Long bone fractures usually manifest with pain, swelling, and impaired function of the extremity. Deformity indicates a displaced fracture. The patient may guard any movement of the affected limb (e.g., during physical examination). Open fractures are often obvious, but sometimes an apparently minor surface wound belies severe injury below. Therefore, any fracture associated with an overlying or nearby soft tissue injury, even an apparently innocuous minor wound, needs to be treated as an open fracture until shown otherwise.
Pathological or insufficiency fractures may occur during seemingly low-energy stress. The patient presents with sudden onset of pain, with rapid swelling, ecchymosis, and impaired function of the limb. Insufficiency fractures warrant a workup for metabolic bone disease. Discovery of a lytic lesion or other evidence of neoplasia requires an appropriate workup for malignancy.

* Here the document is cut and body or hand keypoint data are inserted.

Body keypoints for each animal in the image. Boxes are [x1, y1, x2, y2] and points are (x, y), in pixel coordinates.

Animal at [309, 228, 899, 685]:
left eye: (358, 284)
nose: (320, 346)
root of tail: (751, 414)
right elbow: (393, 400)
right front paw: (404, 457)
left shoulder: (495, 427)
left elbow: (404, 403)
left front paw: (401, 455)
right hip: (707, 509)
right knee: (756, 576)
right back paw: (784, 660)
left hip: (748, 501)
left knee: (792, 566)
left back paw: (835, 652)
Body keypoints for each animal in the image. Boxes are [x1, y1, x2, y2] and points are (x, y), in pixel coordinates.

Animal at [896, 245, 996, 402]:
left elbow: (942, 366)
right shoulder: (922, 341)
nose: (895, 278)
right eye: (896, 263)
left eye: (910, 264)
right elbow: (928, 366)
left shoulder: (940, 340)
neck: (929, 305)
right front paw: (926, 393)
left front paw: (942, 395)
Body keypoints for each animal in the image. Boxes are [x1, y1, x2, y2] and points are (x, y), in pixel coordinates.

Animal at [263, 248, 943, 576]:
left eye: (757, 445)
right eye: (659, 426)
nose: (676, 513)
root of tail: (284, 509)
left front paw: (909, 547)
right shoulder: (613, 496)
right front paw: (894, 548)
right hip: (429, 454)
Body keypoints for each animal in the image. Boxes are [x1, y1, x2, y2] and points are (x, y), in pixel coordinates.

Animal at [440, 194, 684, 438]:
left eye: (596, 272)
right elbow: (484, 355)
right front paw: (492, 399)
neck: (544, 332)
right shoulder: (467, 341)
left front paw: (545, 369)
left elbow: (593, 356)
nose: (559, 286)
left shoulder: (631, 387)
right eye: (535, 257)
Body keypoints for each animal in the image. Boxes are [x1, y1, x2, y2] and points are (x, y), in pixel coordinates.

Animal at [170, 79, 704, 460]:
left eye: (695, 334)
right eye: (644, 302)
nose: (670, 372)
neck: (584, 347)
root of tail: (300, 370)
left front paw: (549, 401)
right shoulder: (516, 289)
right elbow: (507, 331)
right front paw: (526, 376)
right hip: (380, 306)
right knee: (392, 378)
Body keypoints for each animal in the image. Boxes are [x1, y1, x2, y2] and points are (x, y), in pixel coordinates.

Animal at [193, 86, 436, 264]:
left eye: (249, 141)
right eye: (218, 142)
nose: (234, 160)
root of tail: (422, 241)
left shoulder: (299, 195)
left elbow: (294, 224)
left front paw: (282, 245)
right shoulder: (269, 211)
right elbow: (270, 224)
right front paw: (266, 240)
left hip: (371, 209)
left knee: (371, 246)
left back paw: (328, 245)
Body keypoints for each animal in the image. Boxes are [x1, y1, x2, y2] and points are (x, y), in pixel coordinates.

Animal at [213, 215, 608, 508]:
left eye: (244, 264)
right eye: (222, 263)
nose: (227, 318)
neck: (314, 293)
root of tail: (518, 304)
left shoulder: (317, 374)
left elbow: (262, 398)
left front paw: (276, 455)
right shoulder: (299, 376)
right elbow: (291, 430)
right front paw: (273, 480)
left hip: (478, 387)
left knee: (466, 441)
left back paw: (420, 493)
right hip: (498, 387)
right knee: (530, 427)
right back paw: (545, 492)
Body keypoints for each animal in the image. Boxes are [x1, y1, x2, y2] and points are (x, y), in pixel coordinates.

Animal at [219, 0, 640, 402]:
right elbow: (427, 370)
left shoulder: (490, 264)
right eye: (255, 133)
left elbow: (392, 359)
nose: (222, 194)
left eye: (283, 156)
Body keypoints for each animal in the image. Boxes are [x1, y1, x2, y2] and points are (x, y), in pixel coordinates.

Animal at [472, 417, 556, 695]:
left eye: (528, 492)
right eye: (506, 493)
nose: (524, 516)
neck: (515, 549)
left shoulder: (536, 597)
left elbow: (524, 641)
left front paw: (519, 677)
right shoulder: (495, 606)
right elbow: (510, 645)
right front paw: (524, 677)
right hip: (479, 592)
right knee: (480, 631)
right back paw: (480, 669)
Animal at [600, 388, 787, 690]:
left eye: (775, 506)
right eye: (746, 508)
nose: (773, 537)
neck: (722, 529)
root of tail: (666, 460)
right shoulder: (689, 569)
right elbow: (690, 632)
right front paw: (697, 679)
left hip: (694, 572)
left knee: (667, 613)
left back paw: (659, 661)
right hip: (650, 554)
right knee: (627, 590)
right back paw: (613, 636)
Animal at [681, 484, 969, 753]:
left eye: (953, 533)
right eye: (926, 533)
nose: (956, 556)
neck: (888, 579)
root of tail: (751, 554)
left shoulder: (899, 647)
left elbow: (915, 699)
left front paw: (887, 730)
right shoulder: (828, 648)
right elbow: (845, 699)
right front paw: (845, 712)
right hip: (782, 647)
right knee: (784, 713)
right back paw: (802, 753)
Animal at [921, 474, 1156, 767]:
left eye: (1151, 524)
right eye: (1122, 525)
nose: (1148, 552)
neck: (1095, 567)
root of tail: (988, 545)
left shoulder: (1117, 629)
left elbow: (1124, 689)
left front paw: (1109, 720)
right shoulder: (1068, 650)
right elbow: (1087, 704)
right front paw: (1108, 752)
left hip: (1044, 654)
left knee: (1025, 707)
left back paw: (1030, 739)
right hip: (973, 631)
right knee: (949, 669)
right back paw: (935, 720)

Patients with dementia may exhibit withdrawal from attempted pressure or motion to the affected area, lack of use of the involved extremity, and non-specific signs such as decreased appetite, new or worsened incontinence, or depression.
After x-rays, if a vascular injury is suspected, Doppler pressure (ankle/brachial systolic pressure index [ABI]) or ultrasound duplex scanning are often used to assess for vascular injury prior to angiography. Compartment pressure testing should be performed if acute compartment syndrome is suspected.
Limb ischaemia may develop as compartment pressure rises. The classic signs of an ischaemic limb are loss of distal pulses, pallor, increased pain with passive stretch of tissues distal to fracture site, paraesthesias, and poikilothermia. However, especially early in the course of an acute compartment syndrome, it would not be expected for a patient to have most or all of these signs/symptoms. Negative predictive value is high, but positive predictive value of these signs separately is low, and a high index of suspicion is, therefore, needed. Similarly, the potential evolution of these findings over time drives the concept of serial physical examinations and compartment pressure monitoring in at-risk patients.